For examples of relabeling configs, see Additional receiver configuration.

Example: Configure the Ops Agent for Prometheus

This section shows an example of how to configure the Ops Agent to collect Prometheus metrics from an application. This example uses the Prometheus community-provided JSON Exporter (json_exporter), which exposes Prometheus metrics on port 7979.

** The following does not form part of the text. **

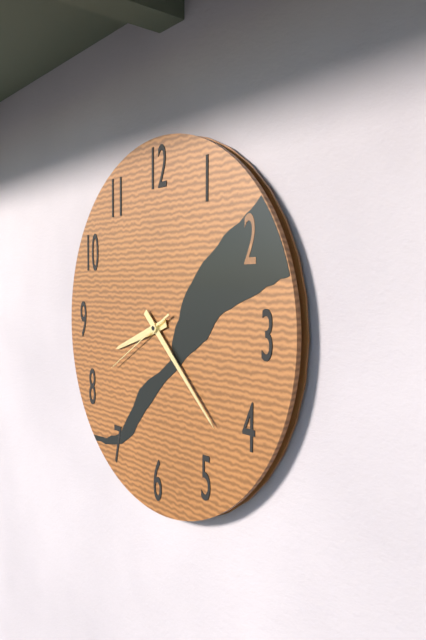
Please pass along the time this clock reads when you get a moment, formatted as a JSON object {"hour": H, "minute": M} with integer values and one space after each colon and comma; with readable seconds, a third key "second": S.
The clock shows {"hour": 8, "minute": 22, "second": 40}
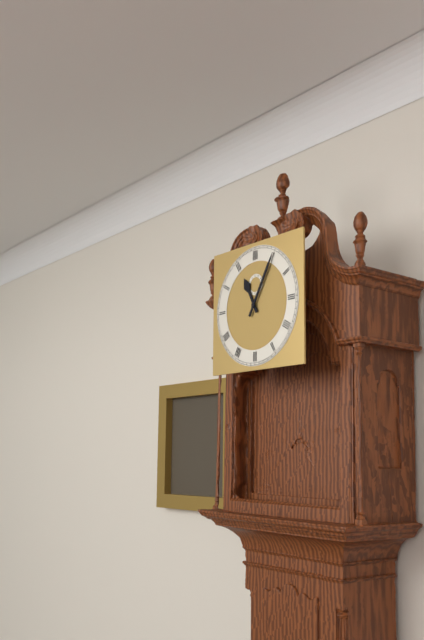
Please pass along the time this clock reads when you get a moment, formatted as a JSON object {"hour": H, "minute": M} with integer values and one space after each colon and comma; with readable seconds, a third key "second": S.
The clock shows {"hour": 11, "minute": 5}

Setting up the example requires the following resources, which you might have to install:

git
curl
make
python3
Go language, version 1.19 or higher

Create or configure your application

To obtain and run the JSON Exporter, use the following procedure:

Clone the json_exporter repository and check out the exporter by running the following commands:

git clone https://github.com/prometheus-community/json_exporter.git

cd json_exporter

git checkout v0.5.0

Build the exporter by running the following command:
```
make build
```
Start the Python HTTP server by running the following command:
```
python3 -m http.server 8000 &
```
Start the JSON Exporter by running the following command:
```
./json_exporter --config.file examples/config.yml &
```

Query the JSON Exporter to verify that it is running and exposing metrics on port 7979:

curl "http://localhost:7979/probe?module=default&target=http://localhost:8000/examples/data.json"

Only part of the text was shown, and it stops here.